#### Input for this task

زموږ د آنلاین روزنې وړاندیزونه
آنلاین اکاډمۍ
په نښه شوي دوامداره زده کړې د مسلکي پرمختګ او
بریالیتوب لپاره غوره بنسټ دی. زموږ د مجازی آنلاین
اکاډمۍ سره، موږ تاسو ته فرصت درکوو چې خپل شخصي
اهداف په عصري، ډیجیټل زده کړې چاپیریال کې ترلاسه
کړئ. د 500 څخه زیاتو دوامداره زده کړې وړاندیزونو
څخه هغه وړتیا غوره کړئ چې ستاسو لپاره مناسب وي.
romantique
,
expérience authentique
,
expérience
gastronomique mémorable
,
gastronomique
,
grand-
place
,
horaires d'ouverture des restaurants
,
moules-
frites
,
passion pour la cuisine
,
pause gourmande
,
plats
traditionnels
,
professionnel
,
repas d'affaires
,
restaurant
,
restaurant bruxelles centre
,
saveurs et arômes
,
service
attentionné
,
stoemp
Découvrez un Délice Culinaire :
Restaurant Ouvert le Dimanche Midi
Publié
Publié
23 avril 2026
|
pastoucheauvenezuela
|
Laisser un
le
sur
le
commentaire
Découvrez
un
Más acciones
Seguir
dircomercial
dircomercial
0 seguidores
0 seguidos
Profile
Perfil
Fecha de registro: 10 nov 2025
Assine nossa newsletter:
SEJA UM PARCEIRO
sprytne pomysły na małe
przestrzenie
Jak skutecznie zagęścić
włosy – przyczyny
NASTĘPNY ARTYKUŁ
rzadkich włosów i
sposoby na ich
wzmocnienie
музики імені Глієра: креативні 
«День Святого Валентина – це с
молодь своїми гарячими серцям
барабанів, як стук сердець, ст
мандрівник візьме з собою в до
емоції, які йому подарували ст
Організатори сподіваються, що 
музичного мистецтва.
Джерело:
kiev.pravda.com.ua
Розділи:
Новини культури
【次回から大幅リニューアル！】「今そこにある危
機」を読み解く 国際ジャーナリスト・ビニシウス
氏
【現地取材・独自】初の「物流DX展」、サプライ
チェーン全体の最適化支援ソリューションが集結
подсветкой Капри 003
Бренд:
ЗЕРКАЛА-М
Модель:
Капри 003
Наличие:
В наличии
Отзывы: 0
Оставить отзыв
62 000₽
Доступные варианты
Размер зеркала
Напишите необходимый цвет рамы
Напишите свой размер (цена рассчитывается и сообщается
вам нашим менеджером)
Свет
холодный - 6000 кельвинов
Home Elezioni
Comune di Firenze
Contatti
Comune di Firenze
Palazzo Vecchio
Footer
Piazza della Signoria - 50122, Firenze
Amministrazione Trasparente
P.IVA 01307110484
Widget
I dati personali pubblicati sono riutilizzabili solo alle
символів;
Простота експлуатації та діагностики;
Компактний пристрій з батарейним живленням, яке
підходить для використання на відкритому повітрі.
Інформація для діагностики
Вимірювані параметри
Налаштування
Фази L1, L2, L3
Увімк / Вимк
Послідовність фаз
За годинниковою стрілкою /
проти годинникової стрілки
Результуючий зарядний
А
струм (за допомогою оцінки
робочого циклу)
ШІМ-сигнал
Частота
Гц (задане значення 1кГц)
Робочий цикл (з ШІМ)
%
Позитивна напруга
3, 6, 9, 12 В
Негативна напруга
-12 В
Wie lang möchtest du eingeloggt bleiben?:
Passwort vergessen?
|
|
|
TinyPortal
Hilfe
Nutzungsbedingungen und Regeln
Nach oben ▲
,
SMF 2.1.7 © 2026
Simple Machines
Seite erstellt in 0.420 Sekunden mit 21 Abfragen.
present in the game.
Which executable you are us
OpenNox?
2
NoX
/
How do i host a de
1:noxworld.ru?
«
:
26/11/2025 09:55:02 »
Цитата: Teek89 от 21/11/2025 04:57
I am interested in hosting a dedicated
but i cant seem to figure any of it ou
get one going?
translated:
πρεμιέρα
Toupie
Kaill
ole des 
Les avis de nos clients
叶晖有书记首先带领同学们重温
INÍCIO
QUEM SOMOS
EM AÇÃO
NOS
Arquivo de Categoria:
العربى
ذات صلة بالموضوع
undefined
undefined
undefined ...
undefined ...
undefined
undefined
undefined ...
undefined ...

########

(Your assignment)
An exact repeat of all the records is required.

(Reply)
زموږ د آنلاین روزنې وړاندیزونه
آنلاین اکاډمۍ
په نښه شوي دوامداره زده کړې د مسلکي پرمختګ او
بریالیتوب لپاره غوره بنسټ دی. زموږ د مجازی آنلاین
اکاډمۍ سره، موږ تاسو ته فرصت درکوو چې خپل شخصي
اهداف په عصري، ډیجیټل زده کړې چاپیریال کې ترلاسه
کړئ. د 500 څخه زیاتو دوامداره زده کړې وړاندیزونو
څخه هغه وړتیا غوره کړئ چې ستاسو لپاره مناسب وي.
romantique
,
expérience authentique
,
expérience
gastronomique mémorable
,
gastronomique
,
grand-
place
,
horaires d'ouverture des restaurants
,
moules-
frites
,
passion pour la cuisine
,
pause gourmande
,
plats
traditionnels
,
professionnel
,
repas d'affaires
,
restaurant
,
restaurant bruxelles centre
,
saveurs et arômes
,
service
attentionné
,
stoemp
Découvrez un Délice Culinaire :
Restaurant Ouvert le Dimanche Midi
Publié
Publié
23 avril 2026
|
pastoucheauvenezuela
|
Laisser un
le
sur
le
commentaire
Découvrez
un
Más acciones
Seguir
dircomercial
dircomercial
0 seguidores
0 seguidos
Profile
Perfil
Fecha de registro: 10 nov 2025
Assine nossa newsletter:
SEJA UM PARCEIRO
sprytne pomysły na małe
przestrzenie
Jak skutecznie zagęścić
włosy – przyczyny
NASTĘPNY ARTYKUŁ
rzadkich włosów i
sposoby na ich
wzmocnienie
музики імені Глієра: креативні 
«День Святого Валентина – це с
молодь своїми гарячими серцям
барабанів, як стук сердець, ст
мандрівник візьме з собою в до
емоції, які йому подарували ст
Організатори сподіваються, що 
музичного мистецтва.
Джерело:
kiev.pravda.com.ua
Розділи:
Новини культури
【次回から大幅リニューアル！】「今そこにある危
機」を読み解く 国際ジャーナリスト・ビニシウス
氏
【現地取材・独自】初の「物流DX展」、サプライ
チェーン全体の最適化支援ソリューションが集結
подсветкой Капри 003
Бренд:
ЗЕРКАЛА-М
Модель:
Капри 003
Наличие:
В наличии
Отзывы: 0
Оставить отзыв
62 000₽
Доступные варианты
Размер зеркала
Напишите необходимый цвет рамы
Напишите свой размер (цена рассчитывается и сообщается
вам нашим менеджером)
Свет
холодный - 6000 кельвинов
Home Elezioni
Comune di Firenze
Contatti
Comune di Firenze
Palazzo Vecchio
Footer
Piazza della Signoria - 50122, Firenze
Amministrazione Trasparente
P.IVA 01307110484
Widget
I dati personali pubblicati sono riutilizzabili solo alle
символів;
Простота експлуатації та діагностики;
Компактний пристрій з батарейним живленням, яке
підходить для використання на відкритому повітрі.
Інформація для діагностики
Вимірювані параметри
Налаштування
Фази L1, L2, L3
Увімк / Вимк
Послідовність фаз
За годинниковою стрілкою /
проти годинникової стрілки
Результуючий зарядний
А
струм (за допомогою оцінки
робочого циклу)
ШІМ-сигнал
Частота
Гц (задане значення 1кГц)
Робочий цикл (з ШІМ)
%
Позитивна напруга
3, 6, 9, 12 В
Негативна напруга
-12 В
Wie lang möchtest du eingeloggt bleiben?:
Passwort vergessen?
|
|
|
TinyPortal
Hilfe
Nutzungsbedingungen und Regeln
Nach oben ▲
,
SMF 2.1.7 © 2026
Simple Machines
Seite erstellt in 0.420 Sekunden mit 21 Abfragen.
present in the game.
Which executable you are us
OpenNox?
2
NoX
/
How do i host a de
1:noxworld.ru?
«
:
26/11/2025 09:55:02 »
Цитата: Teek89 от 21/11/2025 04:57
I am interested in hosting a dedicated
but i cant seem to figure any of it ou
get one going?
translated:
πρεμιέρα
Toupie
Kaill
ole des 
Les avis de nos clients
叶晖有书记首先带领同学们重温
INÍCIO
QUEM SOMOS
EM AÇÃO
NOS
Arquivo de Categoria:
العربى
ذات صلة بالموضوع
undefined
undefined
undefined ...
undefined ...
undefined
undefined
undefined ...
undefined ...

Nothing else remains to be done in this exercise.